Mr Blair also echoed one of the arguments made by Baroness Thatcher in defence of her programme of rolling privatisation - that having initially resisted change, people learned to appreciate the benefits.

"It is important to realise," he said, "that in all the changes that we have ever made over the past few years, there have been people that have opposed it, and some of those people later have come round to see why it was the right thing to do, and I believe that that is the case again."

Jack Straw, the Home Secretary, last night cited the charges of betrayal that had greeted the expulsion of Militant Trotskyists from the party in the 1980s, and the revision of Clause 4 of the party constitution. "Reforms which were criticised as reckless or revolutionary soon became the received wisdom...

"The Welfare to Work programme will create real opportunities for those on benefits and without work. It is not just about changes in cash transfers but in the whole psychological climate of dependence and low self-esteem.

"Because we are doing things for the first time and inevitably making some difficult decisions, some are bound to find the process uncomfortable. But when this great programme takes effect, the most common question will be: Why did we not act even sooner?"

But with ministers telling The Independent that a cut in industrial injuries benefit can be expected, Lord Ashley, Labour's leading campaigner for the disabled, warned against any cuts in disability benefits.

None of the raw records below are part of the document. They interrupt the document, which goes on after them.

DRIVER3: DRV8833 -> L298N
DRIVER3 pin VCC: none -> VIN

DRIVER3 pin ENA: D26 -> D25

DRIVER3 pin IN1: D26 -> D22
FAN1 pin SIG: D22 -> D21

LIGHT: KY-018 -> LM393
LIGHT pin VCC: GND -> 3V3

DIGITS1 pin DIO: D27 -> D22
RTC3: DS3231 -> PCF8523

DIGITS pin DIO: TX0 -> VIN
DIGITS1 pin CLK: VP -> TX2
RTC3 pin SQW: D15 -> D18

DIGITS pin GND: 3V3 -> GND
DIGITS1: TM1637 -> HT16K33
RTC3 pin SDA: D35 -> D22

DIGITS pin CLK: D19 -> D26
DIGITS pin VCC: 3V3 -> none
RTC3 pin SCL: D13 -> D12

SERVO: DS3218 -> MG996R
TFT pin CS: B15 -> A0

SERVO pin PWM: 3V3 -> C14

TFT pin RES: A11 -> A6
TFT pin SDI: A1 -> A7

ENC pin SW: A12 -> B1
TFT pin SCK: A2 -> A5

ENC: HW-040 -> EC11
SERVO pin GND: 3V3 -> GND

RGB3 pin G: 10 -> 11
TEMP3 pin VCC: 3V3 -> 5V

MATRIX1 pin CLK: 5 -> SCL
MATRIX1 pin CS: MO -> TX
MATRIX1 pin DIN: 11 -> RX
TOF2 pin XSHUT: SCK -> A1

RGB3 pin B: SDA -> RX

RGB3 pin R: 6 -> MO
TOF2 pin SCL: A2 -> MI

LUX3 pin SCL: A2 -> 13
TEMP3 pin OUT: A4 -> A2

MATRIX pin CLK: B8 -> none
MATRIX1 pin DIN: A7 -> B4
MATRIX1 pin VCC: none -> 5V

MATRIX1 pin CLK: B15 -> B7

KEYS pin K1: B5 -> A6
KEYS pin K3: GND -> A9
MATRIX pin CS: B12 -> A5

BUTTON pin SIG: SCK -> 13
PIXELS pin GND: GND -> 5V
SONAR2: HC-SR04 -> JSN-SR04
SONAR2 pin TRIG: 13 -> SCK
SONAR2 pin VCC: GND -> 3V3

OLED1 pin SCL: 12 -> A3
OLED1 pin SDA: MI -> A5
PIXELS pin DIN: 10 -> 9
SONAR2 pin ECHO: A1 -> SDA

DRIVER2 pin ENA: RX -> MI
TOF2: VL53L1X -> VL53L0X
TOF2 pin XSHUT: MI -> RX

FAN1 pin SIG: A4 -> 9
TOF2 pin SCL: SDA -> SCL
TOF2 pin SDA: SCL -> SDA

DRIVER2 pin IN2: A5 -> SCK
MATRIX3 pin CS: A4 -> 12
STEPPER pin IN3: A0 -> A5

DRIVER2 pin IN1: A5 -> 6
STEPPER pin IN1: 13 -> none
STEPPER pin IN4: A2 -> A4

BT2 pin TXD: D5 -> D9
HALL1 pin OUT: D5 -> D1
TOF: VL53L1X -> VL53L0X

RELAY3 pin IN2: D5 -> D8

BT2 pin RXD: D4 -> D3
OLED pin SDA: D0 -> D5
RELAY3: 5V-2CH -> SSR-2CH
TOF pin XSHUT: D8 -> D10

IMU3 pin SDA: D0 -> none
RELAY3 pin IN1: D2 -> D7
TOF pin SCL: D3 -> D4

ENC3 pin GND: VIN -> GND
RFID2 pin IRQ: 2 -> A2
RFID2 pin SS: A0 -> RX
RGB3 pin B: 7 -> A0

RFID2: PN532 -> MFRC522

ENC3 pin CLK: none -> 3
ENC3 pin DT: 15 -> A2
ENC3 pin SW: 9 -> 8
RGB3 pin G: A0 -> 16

He told the Sky News programme, Sunday with Adam Boulton: "I have received messages from Members of Parliament who say to me that they voted with the Government on the lone parents issue with an uneasy conscience; they've said that they support me very strongly on no cuts; and if cuts are brought in, then they will now vote against the Government.

"So that's a clear warning to the Government: they may have won on lone parents but they will not win, in my view, on cutting disability benefits."

Mr Blair said: "No one is talking about taking away benefits from those who need it." Lord Ashley said the key phrase, "for those who need it", left the way open to the taxation of benefits, and means testing. "So what I am seeking now is the specific, unambiguous statement of no cuts in disability benefits for individuals," he said. On present form, that will not be forthcoming.

William Hague yesterday added to the chances of a Government defeat when he said the Tories would also vote against cuts in disability benefits.

"If they were to, for instance, attack Disability Living Allowance, which is one of the proposals we understand is under consideration, the Conservative Party would certainly oppose that," the Tory leader told the BBC World this Weekend programme.